EXERCISE A →
Does each statement agree with the passage on zentropy theory: (i) the theory integrates three fundamental scientific domains; (ii) DFT-based first-principles calculations predict the properties of whole assemblies of microstates; (iii) its predictions for Ce relied on empirical parameters? Give yes or no for each, with the deciding words quoted.
EXERCISE B →
In the passage on zentropy theory, what does the first of its three domains predict?

Entropy drives changes in macroscopic and quantum systems, which include magnetic and superconducting materials. The challenge is how to quantify the entropy of materials and the entropy change due to internal processes that dictate their macroscopic transformative functionalities with respect to external stimuli. This is because macroscopic functionalities of materials stem from assemblies of microscopic states (microstates) at all scales *at and below* the scale of the macroscopic state of the experimental observation (macrostate), while the state-of-the-art first-principles calculations based on density functional theory (DFT) predict only the properties of individual microstates. The “zentropy” theory developed by the PI’s team provides a nested formalism that integrates three fundamental scientific domains: (1) DFT-based quantum mechanics for prediction of the entropy of each microstate, (2) Statistical mechanics among ergodic microstates, and (3) macroscopic thermodynamics represented by the integration of experimentally measured heat capacity under given constraints from the surroundings. The zentropy theory has been successfully applied to predict temperature-pressure and temperature-volume phase diagrams of simple magnetic materials such as Ce and Fe_{3}Pt, including first- and second-order phase transitions, critical points, the divergence of thermal expansion, the anomaly in heat capacity, and the negative thermal expansion in Fe_{3}Pt, with all input data predicted from DFT-based calculations and without empirical models and parameters.

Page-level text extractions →
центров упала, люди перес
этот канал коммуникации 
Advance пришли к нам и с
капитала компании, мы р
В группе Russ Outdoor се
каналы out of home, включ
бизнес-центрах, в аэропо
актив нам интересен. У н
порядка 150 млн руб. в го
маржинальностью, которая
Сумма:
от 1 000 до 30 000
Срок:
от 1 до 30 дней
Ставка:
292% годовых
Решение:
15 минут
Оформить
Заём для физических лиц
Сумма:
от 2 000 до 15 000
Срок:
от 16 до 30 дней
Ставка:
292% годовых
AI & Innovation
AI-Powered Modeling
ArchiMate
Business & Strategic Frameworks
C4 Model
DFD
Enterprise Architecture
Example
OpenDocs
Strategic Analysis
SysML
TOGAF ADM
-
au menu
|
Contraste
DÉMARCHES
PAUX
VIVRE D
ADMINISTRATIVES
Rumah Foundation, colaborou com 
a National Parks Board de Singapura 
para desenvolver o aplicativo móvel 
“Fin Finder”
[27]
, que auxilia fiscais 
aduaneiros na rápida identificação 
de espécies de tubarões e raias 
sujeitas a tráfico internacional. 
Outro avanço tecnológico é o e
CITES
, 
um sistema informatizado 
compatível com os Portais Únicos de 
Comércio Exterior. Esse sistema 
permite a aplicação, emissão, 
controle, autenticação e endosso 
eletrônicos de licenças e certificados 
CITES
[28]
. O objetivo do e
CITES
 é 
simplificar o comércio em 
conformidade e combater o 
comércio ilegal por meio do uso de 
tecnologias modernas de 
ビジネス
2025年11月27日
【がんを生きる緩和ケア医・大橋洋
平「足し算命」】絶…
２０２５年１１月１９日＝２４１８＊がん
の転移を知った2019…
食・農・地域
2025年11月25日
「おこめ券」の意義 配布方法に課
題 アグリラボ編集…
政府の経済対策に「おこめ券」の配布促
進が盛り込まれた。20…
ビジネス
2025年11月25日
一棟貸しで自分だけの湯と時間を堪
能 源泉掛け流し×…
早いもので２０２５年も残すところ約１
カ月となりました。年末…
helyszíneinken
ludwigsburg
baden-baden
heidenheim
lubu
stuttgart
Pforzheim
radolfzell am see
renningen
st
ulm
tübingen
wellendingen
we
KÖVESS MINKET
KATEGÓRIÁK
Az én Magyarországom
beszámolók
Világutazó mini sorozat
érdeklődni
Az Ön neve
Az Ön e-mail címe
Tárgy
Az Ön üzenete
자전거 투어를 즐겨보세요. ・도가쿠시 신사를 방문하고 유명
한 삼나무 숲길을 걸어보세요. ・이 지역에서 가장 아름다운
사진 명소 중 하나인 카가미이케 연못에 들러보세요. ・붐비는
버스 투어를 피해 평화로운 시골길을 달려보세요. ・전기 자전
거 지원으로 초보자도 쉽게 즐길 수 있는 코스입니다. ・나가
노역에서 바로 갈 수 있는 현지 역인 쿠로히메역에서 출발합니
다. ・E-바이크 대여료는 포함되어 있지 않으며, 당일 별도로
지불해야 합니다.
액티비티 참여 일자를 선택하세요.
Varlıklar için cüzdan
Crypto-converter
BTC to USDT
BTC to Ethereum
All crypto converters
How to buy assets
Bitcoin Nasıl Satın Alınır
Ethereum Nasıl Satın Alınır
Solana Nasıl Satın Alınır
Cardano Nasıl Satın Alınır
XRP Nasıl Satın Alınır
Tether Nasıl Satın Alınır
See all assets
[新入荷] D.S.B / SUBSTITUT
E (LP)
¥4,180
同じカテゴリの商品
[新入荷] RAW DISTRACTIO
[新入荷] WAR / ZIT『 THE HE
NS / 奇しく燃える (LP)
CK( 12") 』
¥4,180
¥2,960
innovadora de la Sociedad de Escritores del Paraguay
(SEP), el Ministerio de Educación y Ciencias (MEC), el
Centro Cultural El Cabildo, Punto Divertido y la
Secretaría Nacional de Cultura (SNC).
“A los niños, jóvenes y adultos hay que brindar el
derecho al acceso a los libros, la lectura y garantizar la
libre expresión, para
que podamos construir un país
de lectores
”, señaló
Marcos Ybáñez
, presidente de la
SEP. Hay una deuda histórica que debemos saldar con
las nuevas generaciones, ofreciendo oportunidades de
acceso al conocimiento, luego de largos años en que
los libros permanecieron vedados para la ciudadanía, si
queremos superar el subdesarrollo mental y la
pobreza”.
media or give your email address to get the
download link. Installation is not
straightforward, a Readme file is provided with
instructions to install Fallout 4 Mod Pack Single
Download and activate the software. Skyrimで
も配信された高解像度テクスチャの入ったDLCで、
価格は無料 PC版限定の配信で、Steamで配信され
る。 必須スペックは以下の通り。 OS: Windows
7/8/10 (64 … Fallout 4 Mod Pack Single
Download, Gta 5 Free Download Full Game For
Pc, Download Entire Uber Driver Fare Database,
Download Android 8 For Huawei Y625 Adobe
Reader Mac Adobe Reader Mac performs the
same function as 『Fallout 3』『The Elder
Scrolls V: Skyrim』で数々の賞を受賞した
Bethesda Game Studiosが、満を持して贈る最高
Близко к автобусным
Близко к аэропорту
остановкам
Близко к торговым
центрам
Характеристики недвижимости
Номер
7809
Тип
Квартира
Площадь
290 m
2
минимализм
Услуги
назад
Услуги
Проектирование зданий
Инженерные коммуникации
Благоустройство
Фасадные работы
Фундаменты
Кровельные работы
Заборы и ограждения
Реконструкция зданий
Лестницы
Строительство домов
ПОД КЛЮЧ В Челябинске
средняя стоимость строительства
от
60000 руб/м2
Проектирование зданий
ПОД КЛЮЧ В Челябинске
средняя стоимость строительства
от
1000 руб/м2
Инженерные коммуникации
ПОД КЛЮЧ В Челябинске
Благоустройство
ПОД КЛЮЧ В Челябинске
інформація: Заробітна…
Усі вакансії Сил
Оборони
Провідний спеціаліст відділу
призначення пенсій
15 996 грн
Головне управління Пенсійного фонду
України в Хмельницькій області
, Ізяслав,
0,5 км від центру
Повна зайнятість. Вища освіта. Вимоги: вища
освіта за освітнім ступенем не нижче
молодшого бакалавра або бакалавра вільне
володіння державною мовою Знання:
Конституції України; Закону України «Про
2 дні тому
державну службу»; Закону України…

TASK SOLUTION A →
(i) Yes: "provides a nested formalism that integrates three fundamental scientific domains"
(ii) No: "predict only the properties of individual microstates"
(iii) No: "without empirical models and parameters"

TASK SOLUTION B →
It uses DFT-based quantum mechanics to predict the entropy of each microstate.